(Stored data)
--------
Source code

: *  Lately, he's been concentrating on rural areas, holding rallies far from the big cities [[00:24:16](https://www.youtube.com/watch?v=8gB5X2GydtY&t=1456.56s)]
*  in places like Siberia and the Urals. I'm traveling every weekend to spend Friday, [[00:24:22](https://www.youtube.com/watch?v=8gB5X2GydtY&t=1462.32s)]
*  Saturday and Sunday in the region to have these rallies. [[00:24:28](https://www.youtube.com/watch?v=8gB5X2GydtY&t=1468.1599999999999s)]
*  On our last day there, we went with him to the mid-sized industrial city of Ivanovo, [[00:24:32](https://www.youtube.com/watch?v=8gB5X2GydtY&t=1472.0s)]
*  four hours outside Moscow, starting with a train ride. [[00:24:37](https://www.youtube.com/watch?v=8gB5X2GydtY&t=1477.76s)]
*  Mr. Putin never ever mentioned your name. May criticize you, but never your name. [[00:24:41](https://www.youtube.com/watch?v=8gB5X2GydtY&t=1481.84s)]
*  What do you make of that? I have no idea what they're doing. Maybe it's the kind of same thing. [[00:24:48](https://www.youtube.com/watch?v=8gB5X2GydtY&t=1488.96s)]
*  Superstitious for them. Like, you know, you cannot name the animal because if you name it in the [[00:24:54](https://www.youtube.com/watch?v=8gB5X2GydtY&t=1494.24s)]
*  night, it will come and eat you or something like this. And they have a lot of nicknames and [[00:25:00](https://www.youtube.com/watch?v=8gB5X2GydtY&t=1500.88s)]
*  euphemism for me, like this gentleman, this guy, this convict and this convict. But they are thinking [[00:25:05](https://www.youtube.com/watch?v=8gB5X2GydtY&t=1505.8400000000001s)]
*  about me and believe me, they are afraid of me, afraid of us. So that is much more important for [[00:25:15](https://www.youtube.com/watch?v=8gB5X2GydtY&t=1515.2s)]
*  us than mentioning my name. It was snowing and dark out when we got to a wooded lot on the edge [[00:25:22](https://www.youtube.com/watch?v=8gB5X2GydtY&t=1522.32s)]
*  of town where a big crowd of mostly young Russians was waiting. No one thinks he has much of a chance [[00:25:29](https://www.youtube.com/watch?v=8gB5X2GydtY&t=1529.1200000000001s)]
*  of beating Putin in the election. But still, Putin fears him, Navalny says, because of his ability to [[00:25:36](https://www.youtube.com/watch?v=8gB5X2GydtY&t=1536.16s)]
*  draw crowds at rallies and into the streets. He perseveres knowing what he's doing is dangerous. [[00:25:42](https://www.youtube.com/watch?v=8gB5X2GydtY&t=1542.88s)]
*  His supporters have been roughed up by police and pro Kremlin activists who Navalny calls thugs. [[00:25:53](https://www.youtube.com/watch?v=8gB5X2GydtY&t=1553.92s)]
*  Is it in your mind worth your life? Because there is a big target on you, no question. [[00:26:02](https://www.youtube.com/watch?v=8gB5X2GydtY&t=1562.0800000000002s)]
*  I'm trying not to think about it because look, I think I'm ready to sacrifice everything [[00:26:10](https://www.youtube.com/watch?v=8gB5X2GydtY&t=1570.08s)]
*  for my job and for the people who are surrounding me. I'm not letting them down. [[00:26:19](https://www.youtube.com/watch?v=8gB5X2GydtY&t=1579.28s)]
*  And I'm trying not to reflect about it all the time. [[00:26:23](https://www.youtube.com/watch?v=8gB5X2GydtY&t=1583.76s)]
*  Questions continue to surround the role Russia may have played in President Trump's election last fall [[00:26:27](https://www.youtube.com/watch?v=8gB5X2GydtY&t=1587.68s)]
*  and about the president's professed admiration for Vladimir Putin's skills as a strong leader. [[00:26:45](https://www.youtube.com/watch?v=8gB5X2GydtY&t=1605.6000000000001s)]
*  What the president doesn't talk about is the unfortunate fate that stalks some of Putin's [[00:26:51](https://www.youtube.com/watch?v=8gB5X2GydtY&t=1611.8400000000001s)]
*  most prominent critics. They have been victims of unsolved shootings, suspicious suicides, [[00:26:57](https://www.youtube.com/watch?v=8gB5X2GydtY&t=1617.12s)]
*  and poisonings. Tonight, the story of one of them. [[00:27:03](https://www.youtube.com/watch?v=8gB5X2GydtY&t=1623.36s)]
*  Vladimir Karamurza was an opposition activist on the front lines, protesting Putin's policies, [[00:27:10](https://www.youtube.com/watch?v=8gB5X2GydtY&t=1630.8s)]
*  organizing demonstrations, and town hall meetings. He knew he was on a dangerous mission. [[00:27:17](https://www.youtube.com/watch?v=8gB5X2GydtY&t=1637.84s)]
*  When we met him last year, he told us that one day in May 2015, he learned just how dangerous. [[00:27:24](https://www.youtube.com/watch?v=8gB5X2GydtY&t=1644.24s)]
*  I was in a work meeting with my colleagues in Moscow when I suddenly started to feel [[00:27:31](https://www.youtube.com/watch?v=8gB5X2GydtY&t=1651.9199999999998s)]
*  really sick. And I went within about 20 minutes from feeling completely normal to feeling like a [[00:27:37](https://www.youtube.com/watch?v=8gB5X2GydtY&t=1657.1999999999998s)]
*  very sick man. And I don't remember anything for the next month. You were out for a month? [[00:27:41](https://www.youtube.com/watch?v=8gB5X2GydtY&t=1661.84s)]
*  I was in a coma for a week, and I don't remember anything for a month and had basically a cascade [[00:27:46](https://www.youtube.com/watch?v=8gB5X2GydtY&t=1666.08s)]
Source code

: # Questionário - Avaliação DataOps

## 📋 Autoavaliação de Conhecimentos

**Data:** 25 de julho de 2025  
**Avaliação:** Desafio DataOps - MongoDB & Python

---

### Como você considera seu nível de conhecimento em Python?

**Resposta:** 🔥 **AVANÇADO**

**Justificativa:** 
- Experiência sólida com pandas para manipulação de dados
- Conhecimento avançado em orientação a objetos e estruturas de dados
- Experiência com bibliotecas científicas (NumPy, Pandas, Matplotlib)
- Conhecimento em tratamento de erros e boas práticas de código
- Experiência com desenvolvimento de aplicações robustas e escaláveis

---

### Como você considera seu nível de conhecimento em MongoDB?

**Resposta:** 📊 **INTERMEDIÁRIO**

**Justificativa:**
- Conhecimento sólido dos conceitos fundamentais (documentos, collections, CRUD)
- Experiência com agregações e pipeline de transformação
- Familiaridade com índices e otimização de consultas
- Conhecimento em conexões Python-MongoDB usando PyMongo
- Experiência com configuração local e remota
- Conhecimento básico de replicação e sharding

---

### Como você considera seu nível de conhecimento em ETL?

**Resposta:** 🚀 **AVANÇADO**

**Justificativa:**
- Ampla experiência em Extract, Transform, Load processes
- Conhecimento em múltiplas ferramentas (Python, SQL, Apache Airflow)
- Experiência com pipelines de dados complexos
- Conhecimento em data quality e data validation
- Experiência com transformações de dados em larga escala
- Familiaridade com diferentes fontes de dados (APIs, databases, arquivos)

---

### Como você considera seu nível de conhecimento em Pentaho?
--------
EXERCISE DESCRIPTION:
After locating the line with "Saturday and Sunday" above, return that line and every later line through the one with "of town where", word for word and with nothing else.

EXERCISE OUTPUT:
*  Saturday and Sunday in the region to have these rallies. [[00:24:28](https://www.youtube.com/watch?v=8gB5X2GydtY&t=1468.1599999999999s)]
*  On our last day there, we went with him to the mid-sized industrial city of Ivanovo, [[00:24:32](https://www.youtube.com/watch?v=8gB5X2GydtY&t=1472.0s)]
*  four hours outside Moscow, starting with a train ride. [[00:24:37](https://www.youtube.com/watch?v=8gB5X2GydtY&t=1477.76s)]
*  Mr. Putin never ever mentioned your name. May criticize you, but never your name. [[00:24:41](https://www.youtube.com/watch?v=8gB5X2GydtY&t=1481.84s)]
*  What do you make of that? I have no idea what they're doing. Maybe it's the kind of same thing. [[00:24:48](https://www.youtube.com/watch?v=8gB5X2GydtY&t=1488.96s)]
*  Superstitious for them. Like, you know, you cannot name the animal because if you name it in the [[00:24:54](https://www.youtube.com/watch?v=8gB5X2GydtY&t=1494.24s)]
*  night, it will come and eat you or something like this. And they have a lot of nicknames and [[00:25:00](https://www.youtube.com/watch?v=8gB5X2GydtY&t=1500.88s)]
*  euphemism for me, like this gentleman, this guy, this convict and this convict. But they are thinking [[00:25:05](https://www.youtube.com/watch?v=8gB5X2GydtY&t=1505.8400000000001s)]
*  about me and believe me, they are afraid of me, afraid of us. So that is much more important for [[00:25:15](https://www.youtube.com/watch?v=8gB5X2GydtY&t=1515.2s)]
*  us than mentioning my name. It was snowing and dark out when we got to a wooded lot on the edge [[00:25:22](https://www.youtube.com/watch?v=8gB5X2GydtY&t=1522.32s)]
*  of town where a big crowd of mostly young Russians was waiting. No one thinks he has much of a chance [[00:25:29](https://www.youtube.com/watch?v=8gB5X2GydtY&t=1529.1200000000001s)]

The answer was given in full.